## Data below:

- Opening Delimiter -

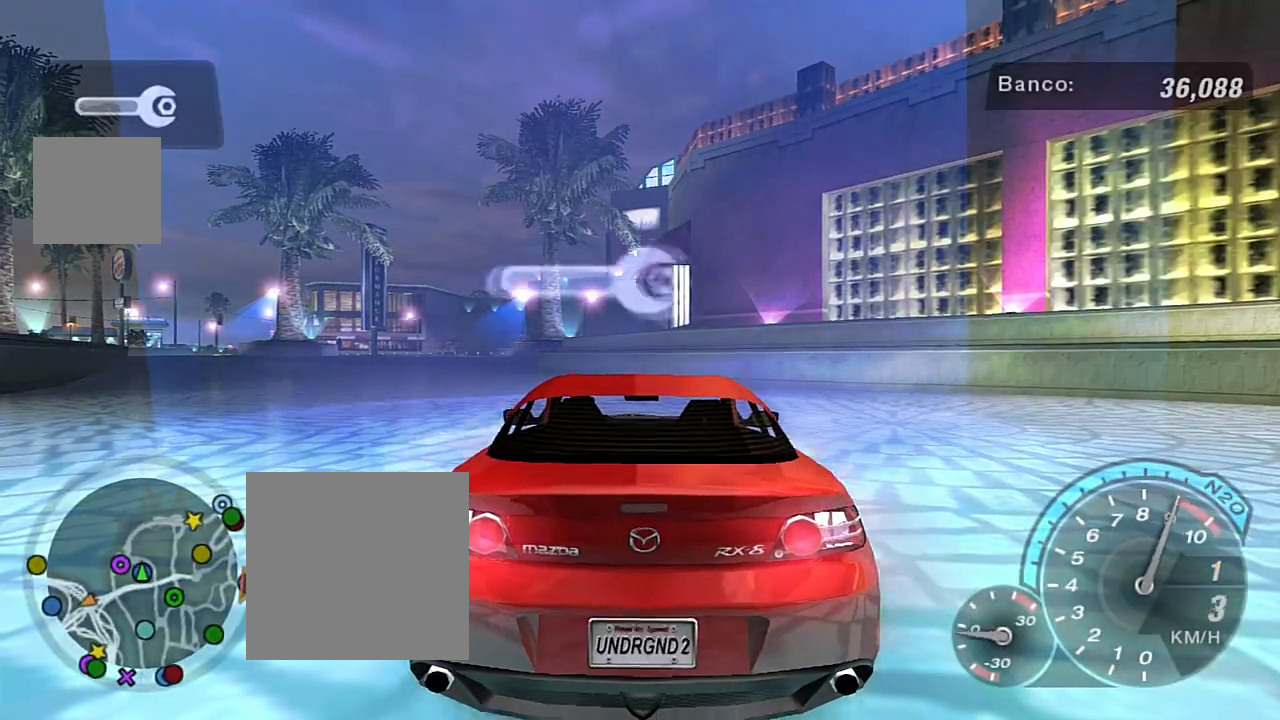
{"buttons": ["R2"], "left_stick": "center", "right_stick": "center", "events": [[467, "left_stick", "center"]]}
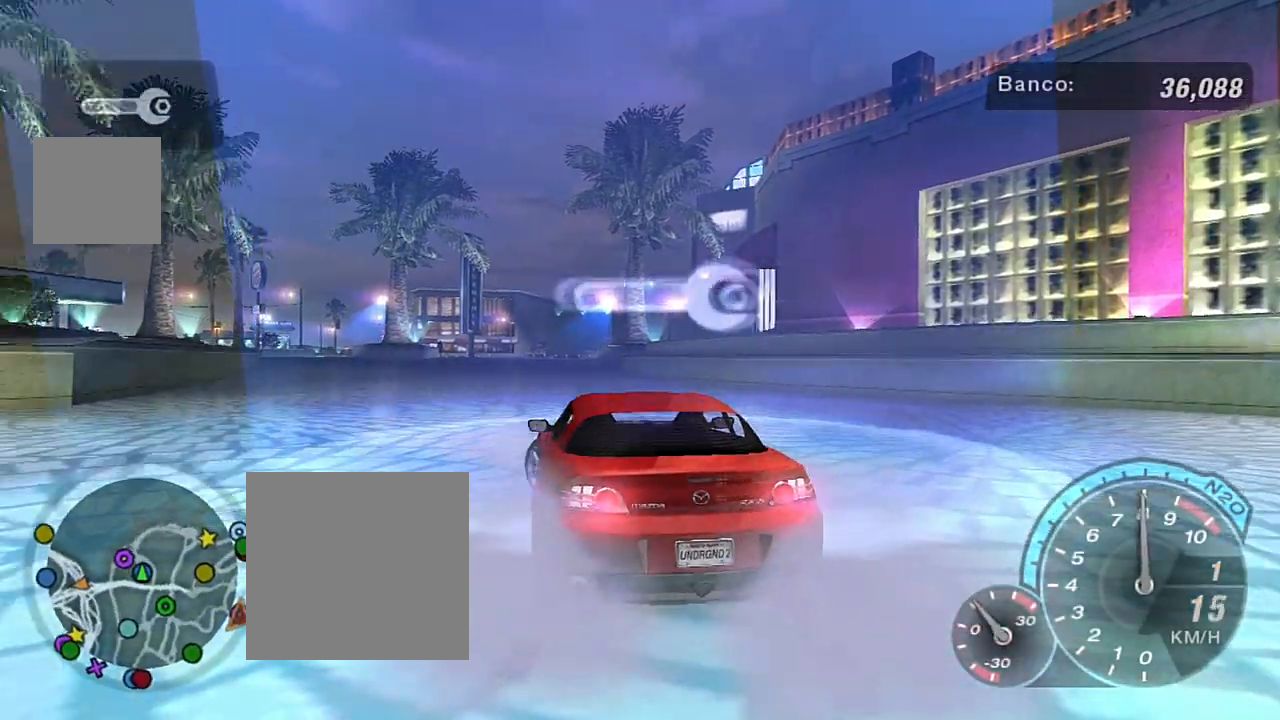
{"buttons": ["R2"], "left_stick": "left", "right_stick": "center", "events": [[401, "left_stick", "left"]]}
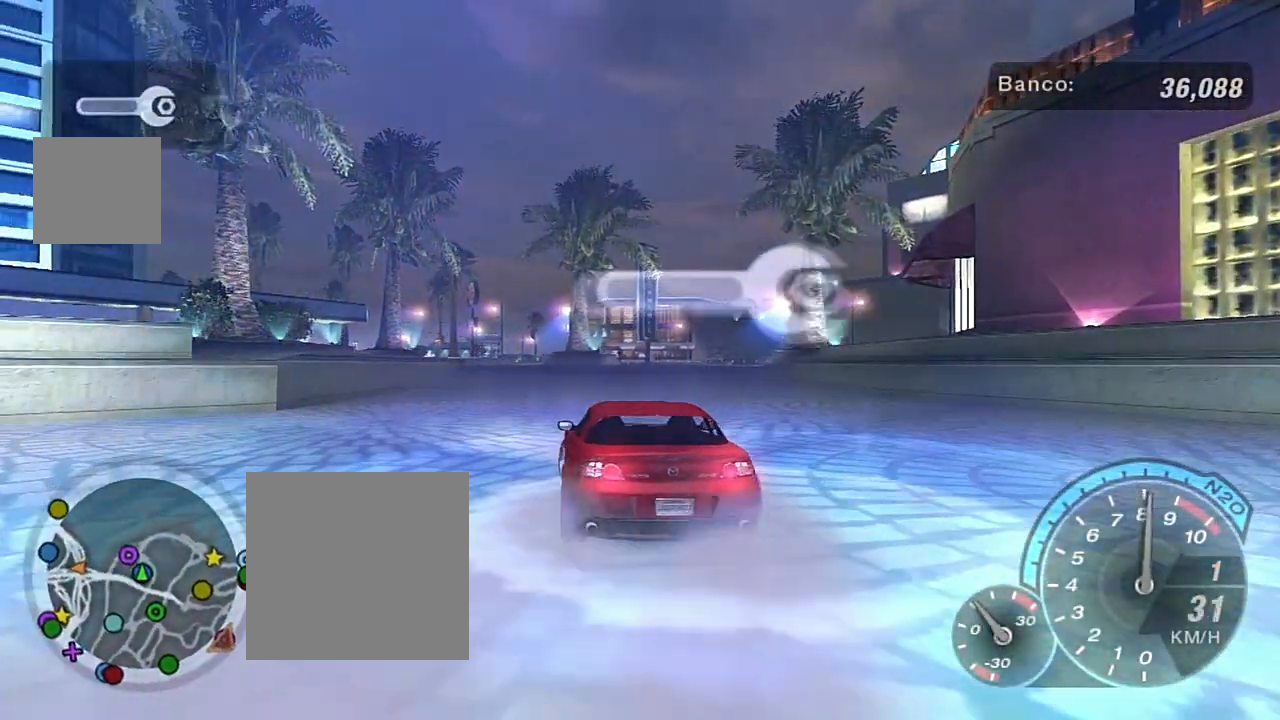
{"buttons": ["R2"], "left_stick": "up-right", "right_stick": "center", "events": [[67, "left_stick", "center"], [167, "left_stick", "up-right"]]}
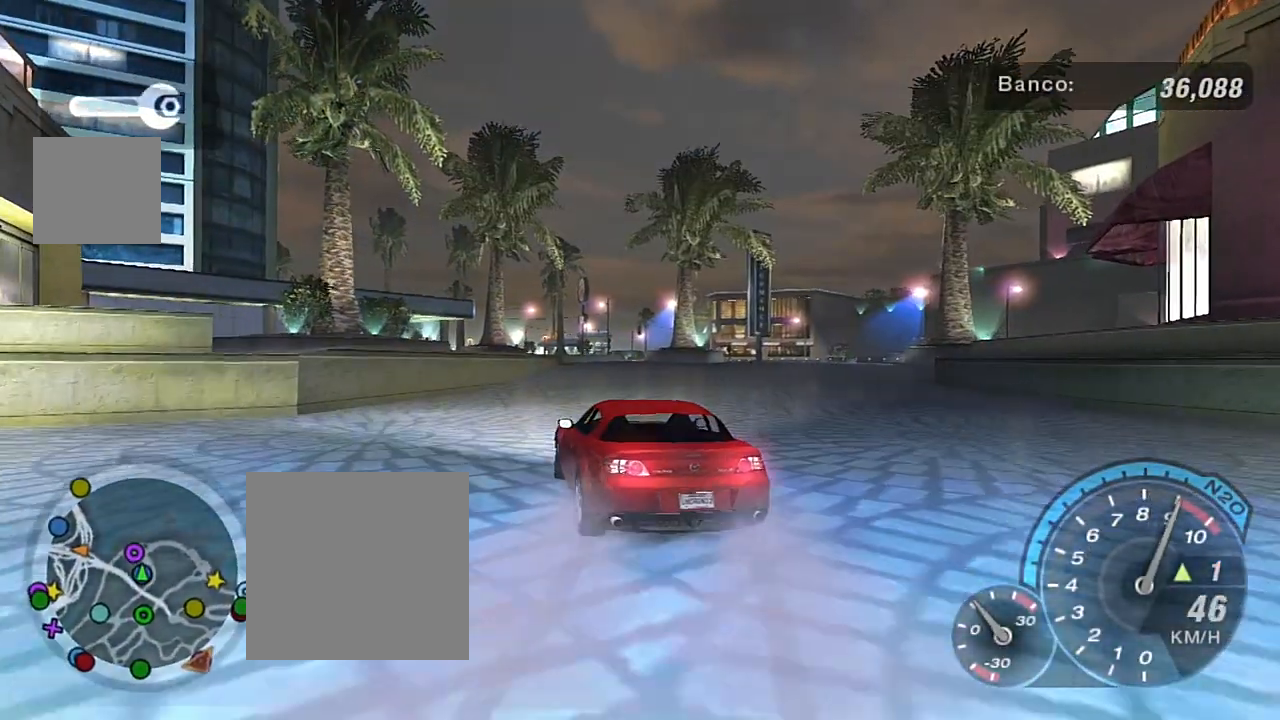
{"buttons": ["R2"], "left_stick": "right", "right_stick": "center", "events": [[34, "left_stick", "center"], [100, "left_stick", "right"], [167, "R1", "down"], [267, "R1", "up"]]}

- Closing Delimiter -

## Work instructions:
Omit the pictures and write out the remaining data exactly.

## The answer:
{"buttons": ["R2"], "left_stick": "center", "right_stick": "center", "events": [[467, "left_stick", "center"]]}
{"buttons": ["R2"], "left_stick": "left", "right_stick": "center", "events": [[401, "left_stick", "left"]]}
{"buttons": ["R2"], "left_stick": "up-right", "right_stick": "center", "events": [[67, "left_stick", "center"], [167, "left_stick", "up-right"]]}
{"buttons": ["R2"], "left_stick": "right", "right_stick": "center", "events": [[34, "left_stick", "center"], [100, "left_stick", "right"], [167, "R1", "down"], [267, "R1", "up"]]}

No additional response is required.